農業と森づくりを同時に行う生産方法を推奨

ただ、「高品質なカカオ豆」と言葉で伝えても、チョコレートを食べたことがない生産者にとって、そもそも高品質なカカオ豆とはどのようなものか理解することが難しかった。

そこで、栽培や発酵、焙煎などの技術指導を行い、2016年にはインドネシアに現地法人を設立。駐在員を置いて、常に生産者と顔を合わせることで信頼関係を強固なものにしていった。現地生産者に会いに行くツアーも行う。
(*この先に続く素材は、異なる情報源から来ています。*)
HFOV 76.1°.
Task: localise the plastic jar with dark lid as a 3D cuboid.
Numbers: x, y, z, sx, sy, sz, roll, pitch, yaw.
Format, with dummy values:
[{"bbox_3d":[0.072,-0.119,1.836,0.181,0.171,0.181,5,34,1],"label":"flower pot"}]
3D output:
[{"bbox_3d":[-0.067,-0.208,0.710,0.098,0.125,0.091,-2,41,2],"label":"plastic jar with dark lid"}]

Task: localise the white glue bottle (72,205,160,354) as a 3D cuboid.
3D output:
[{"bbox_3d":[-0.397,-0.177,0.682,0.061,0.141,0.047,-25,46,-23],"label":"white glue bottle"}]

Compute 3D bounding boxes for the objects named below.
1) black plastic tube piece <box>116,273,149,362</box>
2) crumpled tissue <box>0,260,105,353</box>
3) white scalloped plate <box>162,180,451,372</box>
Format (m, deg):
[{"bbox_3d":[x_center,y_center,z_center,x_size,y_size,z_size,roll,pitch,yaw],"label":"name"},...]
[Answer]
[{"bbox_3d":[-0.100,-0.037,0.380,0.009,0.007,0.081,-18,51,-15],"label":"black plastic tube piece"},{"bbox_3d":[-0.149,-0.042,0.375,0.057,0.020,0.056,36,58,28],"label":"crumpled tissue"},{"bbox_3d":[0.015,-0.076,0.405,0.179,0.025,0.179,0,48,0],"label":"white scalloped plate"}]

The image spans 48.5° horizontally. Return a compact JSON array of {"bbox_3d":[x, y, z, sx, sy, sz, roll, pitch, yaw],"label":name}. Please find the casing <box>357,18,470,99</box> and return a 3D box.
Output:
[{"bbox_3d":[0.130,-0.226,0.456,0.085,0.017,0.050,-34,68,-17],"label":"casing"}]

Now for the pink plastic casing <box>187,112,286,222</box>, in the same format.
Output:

気候変動対策として、アグロフォレストリ―の導入・普及も行っている。アグロフォレストリ―とは、農業を通して森を再生させていく農作業の生産方法だ。カカオ豆だけでなく、フルーツやナッツの混植を実施することで、気候変動や異常気象により生産量が激減するリスクを多種作物の収入で対応した。

2020年に創業10年目を迎えたが、起業当初は2人だった契約農家も500人に増えた。よく、エシカルでモノは売れるかという議論がある。生産者や環境に配慮したモノづくりを追求するが、Dari Kでは、「聞かれたら答える」というスタンスを取っている。あくまで、エシカルは「押し出さない」方針で経営してきた。

Dari Kの売上高の3割は店舗とECサイト、残り7割は百貨店やホテルへの卸である。コロナ禍で外に出て購入する機会が制限されるため、店舗とECは明確に分ける考えだ。「お店では、ワークショップなど体験を売りにしていきたい。ECでは日常に根差した商品開発を行い、ハレの日ではなく、デイリーに組み込んだ商品の販促を目指したい」と述べる。